We are to take a responsible attitude to our individual giving.  We are to aim high.  The Church of England benchmark for giving to and through the Church is 5% of our income.  As a Diocese we average 4.4% at the moment.  We need to aim higher.  Let’s be the first diocese to reach that target.  That will mean many of us hearing the call to give more than 5% for the sake of ministry and mission in our generation.  I hope I don’t need to say this but the call to give financially applies to clergy households as well as to lay households.  It is a call we all share.   There needs to be in every parish, every year, some kind of focus and challenge on money and giving and the opportunity for people to review what they give.

We are to take a responsible attitude together to our giving for the support of stipendiary ministry.  Stipendiary ministry is a precious resource.  It is a vital resource.  It is also a demanding resource to finance.  We are doing all we can as a diocese to distribute our resource of stipendiary ministry wisely and fairly across the diocese and to use our stipendiary ministers in a different way which will lead and is beginning to lead to the growth of the church in this region.  But to do that we need every parish to be responsible in its own gift of parish share: to make the payment of parish share a first priority on your budget, to meet commitments already made, to give regularly.

There are spiritual consequences to our giving because that giving is a measure of our priorities, of our own generosity, of the ordering of our lives. Churches can be generous or selfish just as individuals can.  That selfishness needs to be addressed as the spiritual problem it is.

“Remember this”, writes Paul.  “the one who sows sparingly will also reap sparingly and the one who sows bountifully will also reap bountifully.  Each one of you must give as you have made up your mind, not reluctantly or under compulsion, for God loves a cheerful giver” (2 Corinthians 9.6).

And we need to be responsible in the household of God for the way in which we invest the money of God’s people.  Last year we reviewed our future plans for parochial ministry and stipendiary ministry in order to ensure the diocese is sustainable and is able by the grace of God to grow in every place.  We have a clear vision and strategy.  This year we are reviewing our central support services and our spending there to ensure it serves the vision and that nothing is wasted.  We need both to invest and to give responsibly.  That is a challenge for the Church in this financial climate as it is a challenge for every other organization.

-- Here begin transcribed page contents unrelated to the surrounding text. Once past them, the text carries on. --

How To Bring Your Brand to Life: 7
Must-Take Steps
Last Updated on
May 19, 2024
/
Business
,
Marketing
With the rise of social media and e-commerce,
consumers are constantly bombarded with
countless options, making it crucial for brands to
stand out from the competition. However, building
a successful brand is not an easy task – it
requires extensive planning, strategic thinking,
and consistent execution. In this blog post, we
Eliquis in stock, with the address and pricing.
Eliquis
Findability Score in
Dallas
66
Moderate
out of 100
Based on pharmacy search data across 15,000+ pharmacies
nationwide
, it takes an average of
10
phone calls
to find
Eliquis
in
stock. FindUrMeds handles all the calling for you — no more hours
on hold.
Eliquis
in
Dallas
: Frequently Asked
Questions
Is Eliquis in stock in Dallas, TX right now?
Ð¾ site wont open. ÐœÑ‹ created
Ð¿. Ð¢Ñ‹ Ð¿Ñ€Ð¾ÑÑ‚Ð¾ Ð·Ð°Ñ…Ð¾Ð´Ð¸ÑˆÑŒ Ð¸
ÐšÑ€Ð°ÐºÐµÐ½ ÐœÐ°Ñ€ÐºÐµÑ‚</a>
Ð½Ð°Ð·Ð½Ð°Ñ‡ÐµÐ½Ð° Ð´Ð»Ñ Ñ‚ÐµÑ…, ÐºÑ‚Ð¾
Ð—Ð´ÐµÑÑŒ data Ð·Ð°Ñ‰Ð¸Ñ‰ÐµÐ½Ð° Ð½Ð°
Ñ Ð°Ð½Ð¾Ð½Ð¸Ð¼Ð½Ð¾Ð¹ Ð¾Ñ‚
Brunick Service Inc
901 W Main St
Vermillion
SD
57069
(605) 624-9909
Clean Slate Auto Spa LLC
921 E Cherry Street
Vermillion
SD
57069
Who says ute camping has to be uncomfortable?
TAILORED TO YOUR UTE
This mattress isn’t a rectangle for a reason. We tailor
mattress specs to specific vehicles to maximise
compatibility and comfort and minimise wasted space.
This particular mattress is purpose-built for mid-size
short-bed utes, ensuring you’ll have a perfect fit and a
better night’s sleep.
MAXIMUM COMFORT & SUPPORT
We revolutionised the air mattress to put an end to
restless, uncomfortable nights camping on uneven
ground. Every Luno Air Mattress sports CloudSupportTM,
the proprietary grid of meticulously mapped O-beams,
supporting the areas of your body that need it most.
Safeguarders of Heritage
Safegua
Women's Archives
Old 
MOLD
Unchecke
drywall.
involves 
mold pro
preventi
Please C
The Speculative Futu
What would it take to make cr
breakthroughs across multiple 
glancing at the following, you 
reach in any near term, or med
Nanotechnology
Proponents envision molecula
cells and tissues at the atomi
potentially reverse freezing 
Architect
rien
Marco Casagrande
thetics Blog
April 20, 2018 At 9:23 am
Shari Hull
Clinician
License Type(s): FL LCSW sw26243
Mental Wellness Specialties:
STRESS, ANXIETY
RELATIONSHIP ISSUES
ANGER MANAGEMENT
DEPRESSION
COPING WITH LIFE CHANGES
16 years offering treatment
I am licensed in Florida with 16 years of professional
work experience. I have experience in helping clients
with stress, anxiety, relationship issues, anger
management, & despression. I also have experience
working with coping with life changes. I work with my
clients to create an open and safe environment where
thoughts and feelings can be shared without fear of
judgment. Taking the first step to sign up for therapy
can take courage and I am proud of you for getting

But as we exercise that responsibility this morning and in conversations across the Diocese this year, we need to be sure that our hearts and minds are filled, first and foremost, with the grace and love and generosity of the God who calls us together.  Only by focusing on God’s grace and love will we see our hearts and lives converted more deeply, our parishes converted more deeply and our region converted more deeply to follow Jesus Christ our Lord and Saviour, who gave everything for us. Amen.